Declan Hayes draws on his experiences teaching in Japan for over a decade at Tokyo's Sophia University to give an insider's perspective on this topic, placing the Pacific situation in a political context. Hemmed in by mounting tensions with China over the Senkaku / Diaoyu Islands and facing nuclear threats from North Korea, what should Japan do? Should she rearm? Should she get the bomb? What are the consequences of rearming, or not rearming? Professor Hayes outlines a way forward by presenting how and why Japan must develop a more sophisticated approach to China, Russia and the two Koreas to address growing threats to her security and national interests.
Not merely an analysis of Japan and China, this book covers the entire region and all of its players. Topics include:
- The prospects for War.
- The Dagger to the Heart: Korea.
- Taiwan: China's Rebel Province.
- China versus Japan.
- Japan the Toothless Tiger.
- Japan's Military Machine.
- Japan's Home Front.
- Into the Future.
An Interview with author Declan Hayes:
What is new or noteworthy in the second edition of Japan The Toothless Tiger?
The years between its first and second edition have shown the book's theses to be correct. Japan and China are now squaring up to each other in the South China Sea, North Korea pushes the peninsula, the most militarized area on the planet, closer to the brink, Chinese military expenditure far outstrips that of China, the battle for scarce resources intensifies and the United States finds itself totally and utterly over-extended and lacking the logistical, diplomatic and financial depth to halt China's advance.
Has your original opinion about Japan and its neighbors proved valid?
My opinion gets its validity by virtue of the fact I have been proved to be correct not only by recent history but by the facts laid out in my book.
How does your approach to analyzing Japan differ from that of other Japanologists?
They refuse, as Americans say, to smell the coffee.

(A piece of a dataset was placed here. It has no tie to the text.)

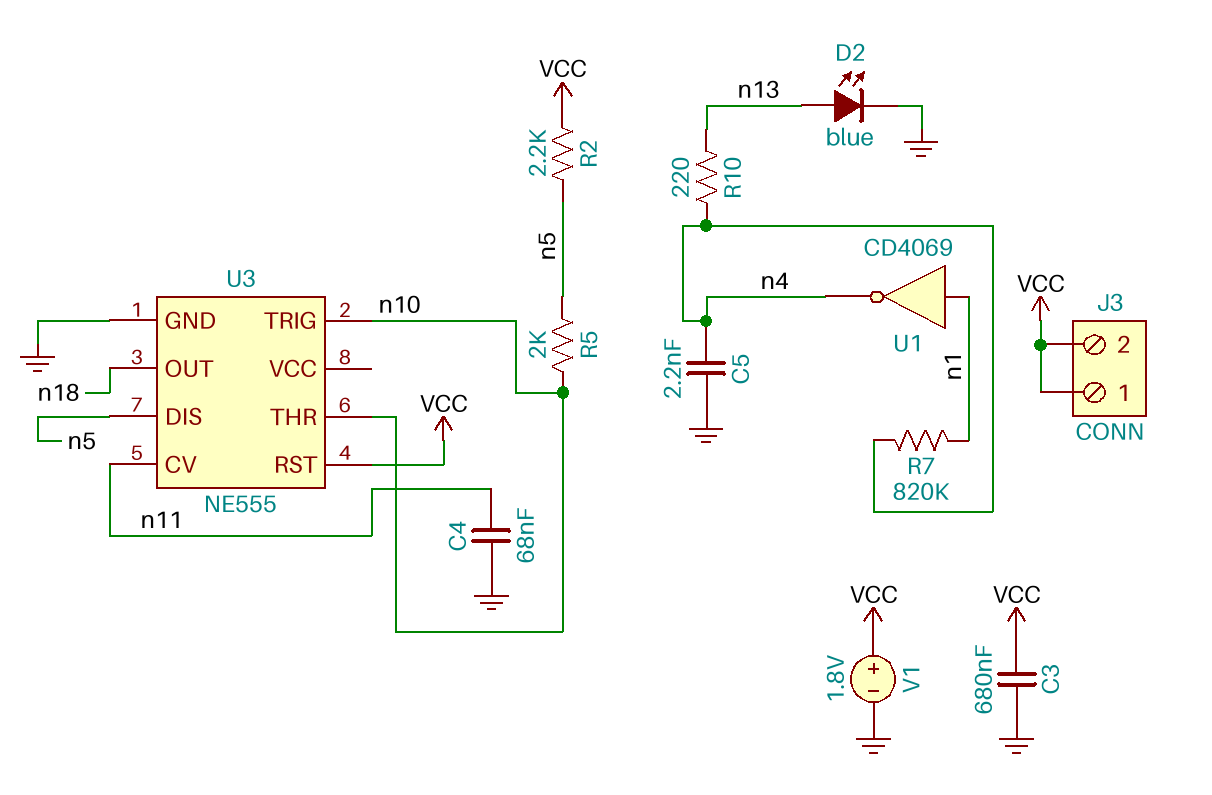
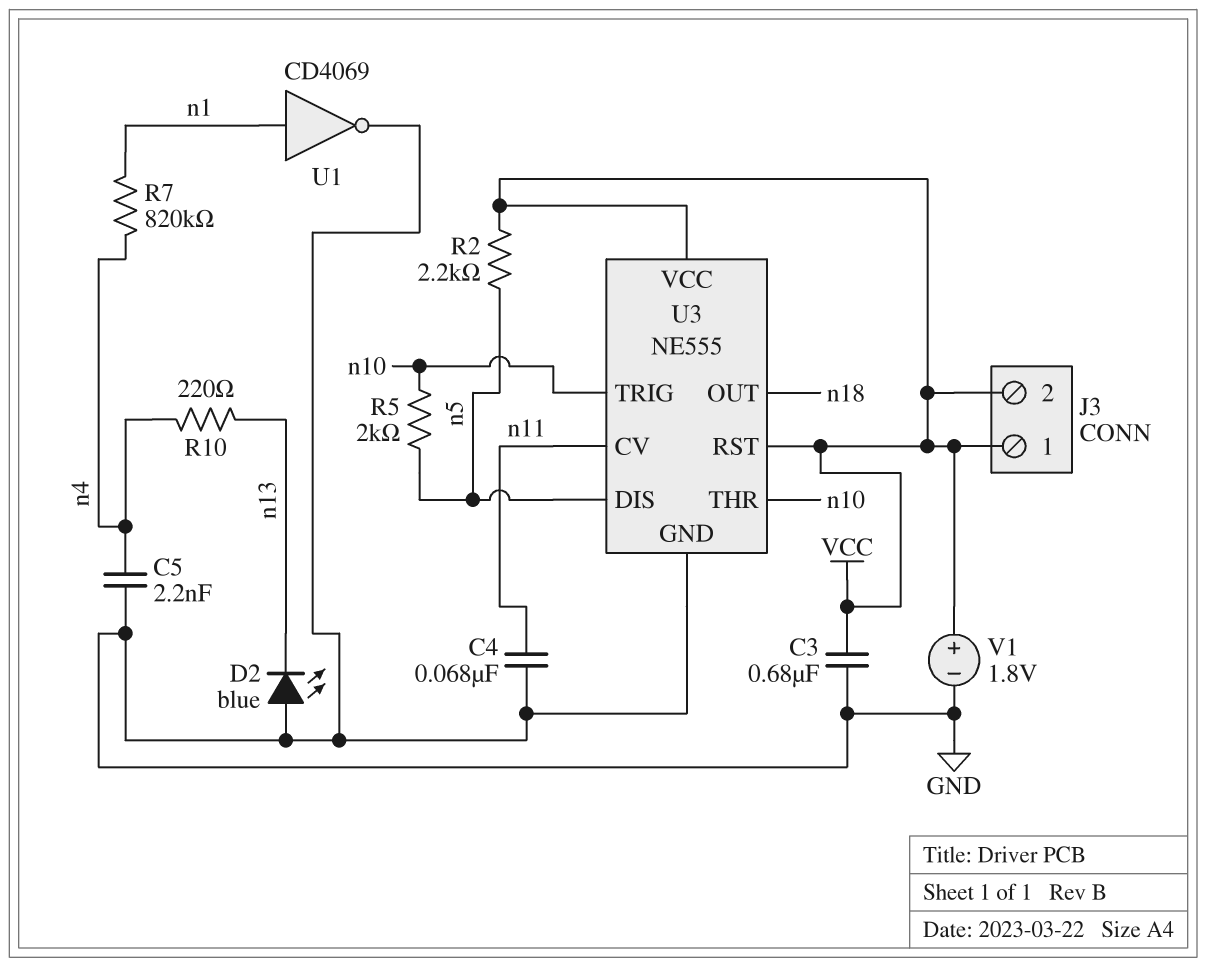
D2: LED blue (A n13, K GND) -> LED blue (A GND, K n13)
U1: NOT CD4069 (in n1, out n4) -> NOT CD4069 (in n1, out GND)
U3 pin VCC: none -> VCC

They are so engrossed in admiring Japanese culture that they are blind to the economic objectives and constraints that underwrote that culture. It is those objectives and constraints that form the bedrock of my analysis.
So yours is a theoretical, academic exercise?
And a practical exercise as well. I spent ten years in Japan and I have traveled extensively throughout East and South-East Asia and have returned to the region on many occasions since to address for on this and related topics. Because I spent much of that time speaking with practitioners in the field, the book comes from an informed angle.
Why else is Japan The Toothless Tiger Relevant to readers who are interested in this subject?
Because it is uses simple, concise English even though it addresses complex issues, it gives the reader a solid foundation from which to approach the tangled web of Japanese and Chinese hard and soft power in East Asia and beyond and a valuable sieve to filter through the news bulletins emanating from the South China Sea and East and South East Asia's other flash points.